Let me dwell on the inaugural moment of the signature in Deewaar as a prolegomenon to a more considered evaluation of the act of writing that readers will encounter in my book.  These pages, modified to some degree from the text of the published book, should suffice to indicate the tenor of the argument.  The signature makes an early and pivotal entry in Deewaar.  Anand Babu, entrusted by mill workers with negotiating a fair agreement with the management, is confronted with a difficult choice.  A folder is placed before him, and as he turns one page after another, Anand Babu asks what is the meaning of this insult:  the proposed “new” agreement offers the labourers terms which they have already rejected.  Anand Babu is asked to turn another page:  smack in its middle is a photograph of his wife and their two sons, Vijay and Ravi, all now held hostage at the owner’s command.  There, in the background, is the crack of thunder:  events in the social world have their counterpart in the natural world, however much the modern dispensation to think of the physical and social worlds as distinct entities.  What, asks Anand Babu in obvious rage, if I were not to sign?  The plot, a sophisticated viewer is likely to think, is but chicken feed; and the Hindi film’s love for the baroque and the garish is none too subtly conveyed by the camera’s turn towards one of the more fearsome hooligans who is described, as he twirls his moustache with a menacing look on his face, as a man who has twice been to jail, once on the charge of murder.  ‘I want my wife and children’, says Anand Babu; ‘and I’, replies the seth, ‘want your signature.’  That is not what one would be inclined to describe as a fair exchange, but one must never underestimate the weight behind the signature.  Sign the papers, Anand Babu is told, or perish the thought that you will ever see your loved ones again.  Lightening strikes:  here is a portent of the unrelenting darkness that is about to descend on the lives of Anand Babu, his family, and the community of workers.
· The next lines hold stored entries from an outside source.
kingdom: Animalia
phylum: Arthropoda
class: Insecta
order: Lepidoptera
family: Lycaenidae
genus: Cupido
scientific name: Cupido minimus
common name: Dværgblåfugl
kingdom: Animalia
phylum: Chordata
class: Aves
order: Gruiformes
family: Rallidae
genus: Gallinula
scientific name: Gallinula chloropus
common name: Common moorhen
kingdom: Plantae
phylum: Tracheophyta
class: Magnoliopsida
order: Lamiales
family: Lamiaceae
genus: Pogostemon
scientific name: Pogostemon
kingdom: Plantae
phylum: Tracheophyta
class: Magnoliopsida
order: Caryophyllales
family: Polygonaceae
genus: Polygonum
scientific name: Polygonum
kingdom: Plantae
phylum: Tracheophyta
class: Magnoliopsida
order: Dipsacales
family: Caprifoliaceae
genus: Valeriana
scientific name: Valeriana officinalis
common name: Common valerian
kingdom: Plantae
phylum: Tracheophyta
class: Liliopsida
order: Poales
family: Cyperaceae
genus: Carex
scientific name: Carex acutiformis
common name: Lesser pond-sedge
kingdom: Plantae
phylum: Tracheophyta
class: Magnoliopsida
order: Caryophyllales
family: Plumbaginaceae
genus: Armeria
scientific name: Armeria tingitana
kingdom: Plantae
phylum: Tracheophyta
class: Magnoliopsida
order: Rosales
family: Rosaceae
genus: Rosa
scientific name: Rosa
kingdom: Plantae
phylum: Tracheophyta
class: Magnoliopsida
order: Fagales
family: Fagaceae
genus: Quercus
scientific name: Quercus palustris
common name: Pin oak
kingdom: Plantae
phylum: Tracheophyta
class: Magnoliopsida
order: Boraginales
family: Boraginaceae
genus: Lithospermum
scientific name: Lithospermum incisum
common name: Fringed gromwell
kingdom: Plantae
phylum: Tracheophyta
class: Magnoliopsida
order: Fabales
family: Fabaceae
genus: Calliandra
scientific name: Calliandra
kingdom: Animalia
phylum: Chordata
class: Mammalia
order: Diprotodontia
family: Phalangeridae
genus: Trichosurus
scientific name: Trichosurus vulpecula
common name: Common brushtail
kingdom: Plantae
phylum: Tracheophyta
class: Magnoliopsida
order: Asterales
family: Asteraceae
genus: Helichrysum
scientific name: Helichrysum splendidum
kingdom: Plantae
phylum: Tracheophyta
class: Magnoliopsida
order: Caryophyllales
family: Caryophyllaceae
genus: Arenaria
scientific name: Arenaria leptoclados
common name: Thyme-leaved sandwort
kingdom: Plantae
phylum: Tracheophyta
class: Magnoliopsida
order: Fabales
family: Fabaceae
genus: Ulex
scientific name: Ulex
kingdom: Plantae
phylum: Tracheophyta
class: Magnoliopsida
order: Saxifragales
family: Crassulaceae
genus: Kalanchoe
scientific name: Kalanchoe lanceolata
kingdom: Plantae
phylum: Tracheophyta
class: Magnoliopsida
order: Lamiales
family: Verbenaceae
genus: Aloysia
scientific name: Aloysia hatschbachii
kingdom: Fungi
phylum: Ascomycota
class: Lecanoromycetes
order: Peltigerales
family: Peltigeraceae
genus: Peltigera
The seth holds up the pen in one hand; Anand Babu looks down at the photograph and then his eyes hover on the pen.  When I first saw this film as an adult, I was reminded of the essay question on which generations of school children in India were brought up, though perhaps in this computer age the question no longer resonates as mightily as it once did.   We would be asked to discuss, ‘Is the pen mightier than the sword?’, though the interrogative form always seemed specious.  It was understood that, unless one was willing to subscribe to some notion of naked power, the greatness of the pen had to be affirmed –– an affirmation all the more necessary in view of the fact that, idealist sentiments aside, the pen was viewed as being at an incalculable disadvantage with respect to the sword.  Norms of civility demanded that the pen be made triumphant over the sword.  That apparent opposition –– the one an instrument of civilization, of letters and philosophy, the other the symbol of brute strength –– is in Deewaar dissolved at this junction, since both the pen and the sword are to be the instruments of Anand Babu’s defeat.  Wordlessly, Anand Babu grabs the pen; his hand clutched to it, he hesitates:  back and forth the camera moves, against the crescendo of thunder outside, between the paper that demands his signature and the image of his captive family.  The camera zooms in on his hand as he affixes his signature to the nefarious agreement, and then cuts to Anand Babu standing before the workers in pouring rain:  he offers no explanation for his conduct, only an account of his capitulation:  ‘I’ve signed all the papers of the agreement and agreed to all their demands.  I’ve also agreed that the labourers will toil at the same wages that they received before –– and that if there is another strike, it will be illegal.  I’ve sold you all off.’

Note:  For a lengthier discussion of these issues, the reader is referred to my book, Deewaar:  The Footpath, the City and the Angry Young Man (Delhi:  HarperCollins, 2011).